Tyson Fury (273 lbs) vs Oleksandr Usyk (215 lbs)
Le Gipsy King a évidemment un troisième tome à régler avec Deontay Wilder et possiblement une unification de titres avec Anthony Joshua dans les cartons pour 2021. Toutefois, rien ne nous empêche de rêver! À l’heure actuelle, il est le meilleur poids lourd au monde. Sa dernière prestation face à Wilder a été magistrale.
Usyk a remporté l’or aux Jeux de Londres, invaincu en World Series of Boxing et en boxe professionnelle, où il a tout raflé chez les lourds-légers (200 lbs) avant de passer chez les poids lourds lors de sa dernière sortie.

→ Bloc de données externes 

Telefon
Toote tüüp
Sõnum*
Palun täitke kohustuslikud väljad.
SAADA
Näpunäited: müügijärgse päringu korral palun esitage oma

Résultat : un affrontement entre deux êtres excentriques à la forte personnalité et deux gros bonhommes aux habiletés incroyables. Le gabarit et la portée de Fury contre la vitesse des mains et le volume d’Usyk.

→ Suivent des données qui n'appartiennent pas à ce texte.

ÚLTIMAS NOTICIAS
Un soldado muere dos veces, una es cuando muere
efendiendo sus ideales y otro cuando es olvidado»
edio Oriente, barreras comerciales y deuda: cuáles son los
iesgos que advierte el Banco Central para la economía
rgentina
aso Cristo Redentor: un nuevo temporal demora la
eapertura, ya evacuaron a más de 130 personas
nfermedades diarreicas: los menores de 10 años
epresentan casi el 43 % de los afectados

Saul ‘Canelo’ Alvarez (160 lbs) vs Artur Beterbiev (175 lbs)
Je sais que j’ai déjà mentionné ce duel auparavant, mais il s’agit d’une confrontation incroyable. D’un côté, le boxeur le plus populaire de la planète et de l’autre, le champion du monde avec le ratio de KO le plus élevé.
Incroyablement doué et s’améliorant de façon constante, Canelo Alvarez n’a plus rien à prouver chez les moyens et c’est pourquoi il a grimpé chez les mi-lourds pour affronter Sergey Kovalev. En lui passant le KO, il a prouvé qu’il pouvait rivaliser avec des bagarreurs naturellement plus costauds.
Beterbiev est champion unifié (WBC et IBF) des mi-lourds depuis son épatante victoire par TKO sur Oleksandr Gvozdyk. En 15 sorties dans les rangs payants, il a obtenu 15 victoires avant la limite. Sa force de frappe est terrifiante et il peut aussi bien éteindre les lumières de son rival à distance en contre-attaque qu’à l’intérieur, où il est une brute absolue.
Résultat : nous aurions l’expérience professionnelle, l’explosivité et l’étanche défensive d’Alvarez face à l’expérience amateur, la force brute et la précision de Beterbiev.
Par ailleurs, quelques boxeurs fleurdelisés seront également appelés à prendre part à d’importants chocs au pays de l’Oncle Sam sous peu. Je vous reviens avec mon analyse de ce qui s’en vient. Souriez, il recommence à faire beau!